• [What the task asks]:
Filter the data below, keeping every line that contains the string "colour". Matching is case-sensitive.

= = = =

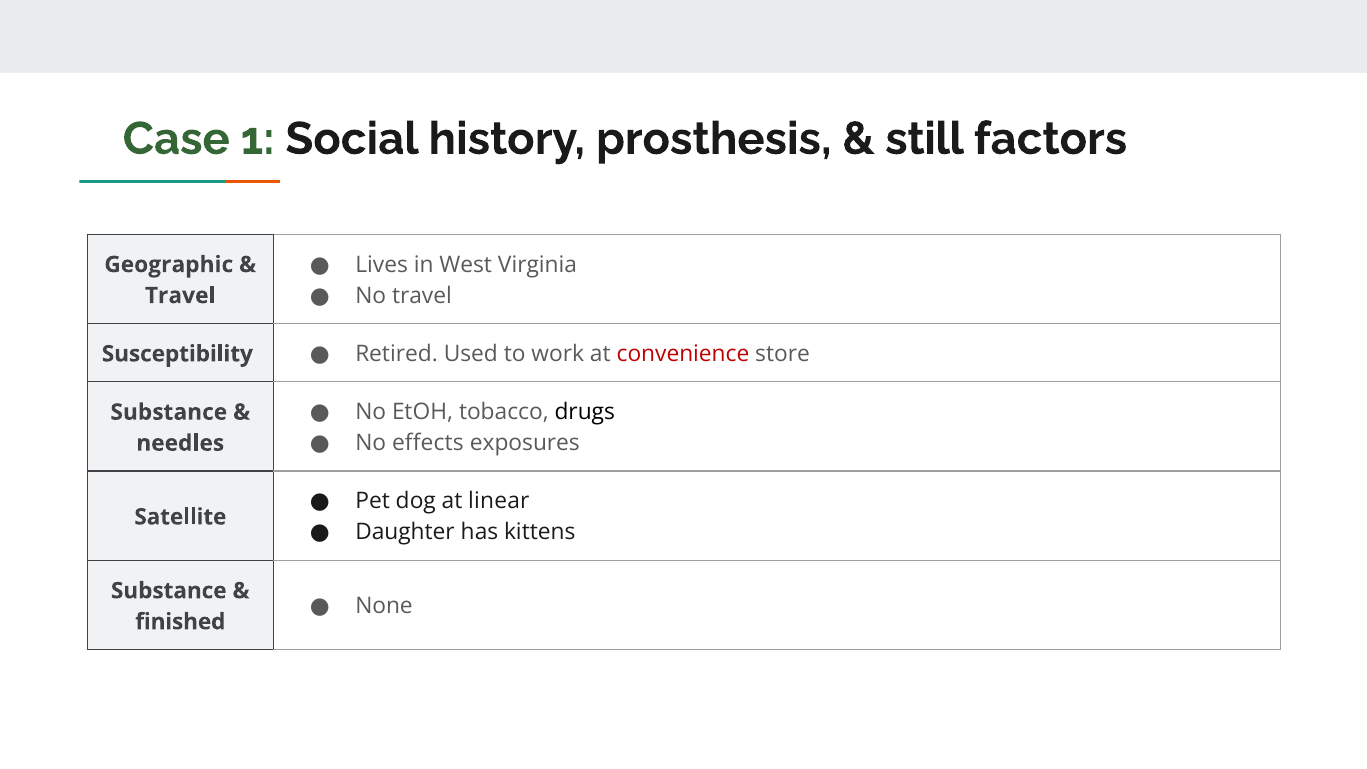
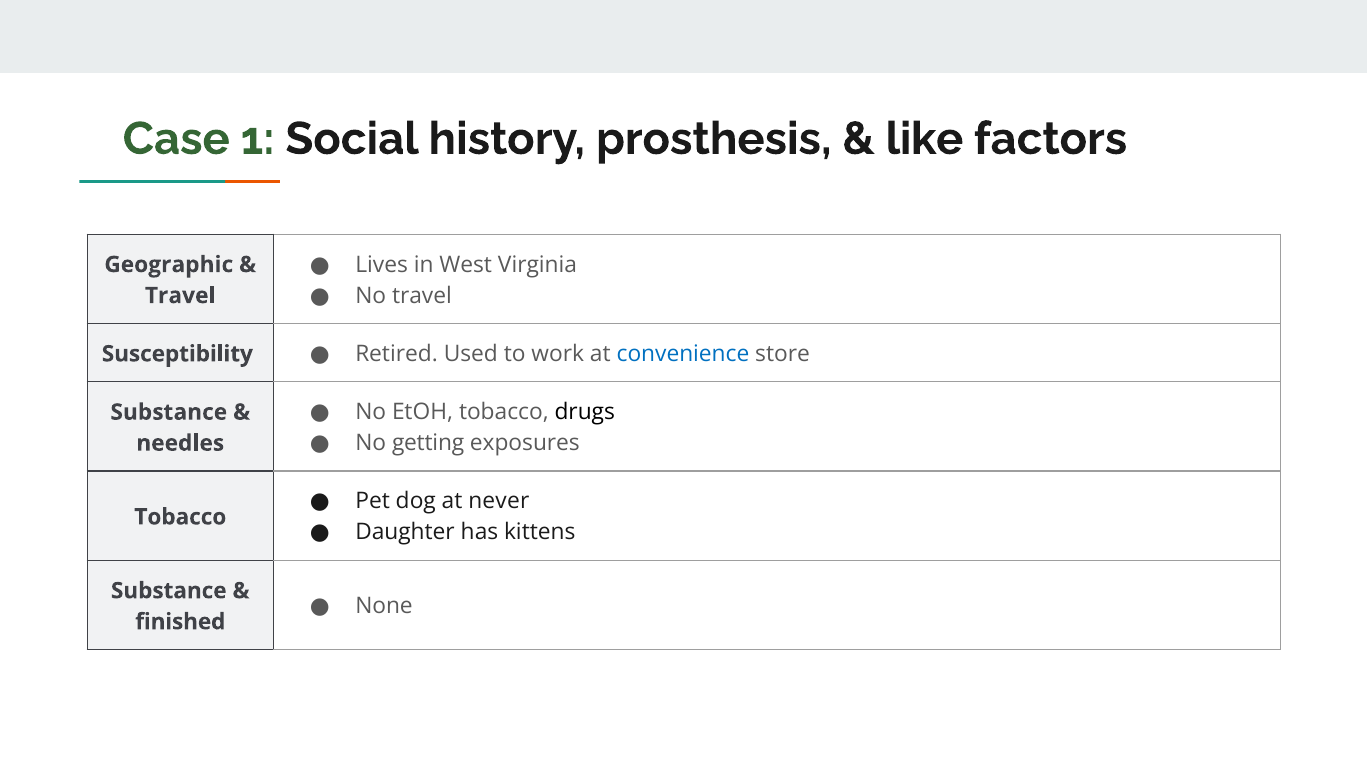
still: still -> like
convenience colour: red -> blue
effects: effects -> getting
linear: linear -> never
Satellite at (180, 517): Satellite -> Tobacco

= = = =

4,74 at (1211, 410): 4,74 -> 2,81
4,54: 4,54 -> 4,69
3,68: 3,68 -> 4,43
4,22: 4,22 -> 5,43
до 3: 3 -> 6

= = = =

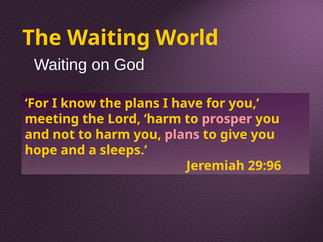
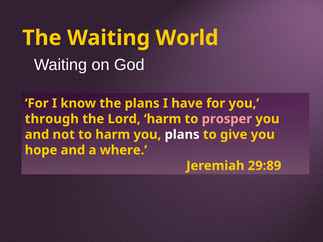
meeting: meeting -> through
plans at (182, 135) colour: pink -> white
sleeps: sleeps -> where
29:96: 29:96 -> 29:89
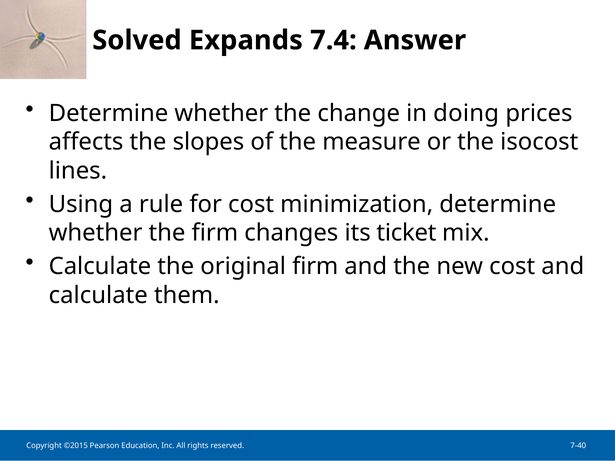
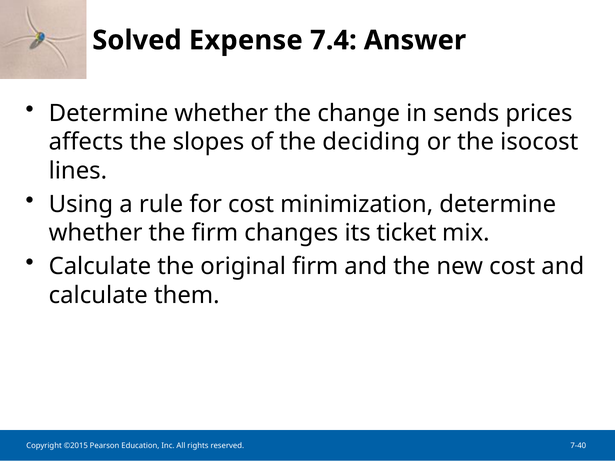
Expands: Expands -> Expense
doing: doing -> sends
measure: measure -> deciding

= = = =

• [Result of the task]:
convenience colour: red -> blue
plans at (182, 135) colour: pink -> white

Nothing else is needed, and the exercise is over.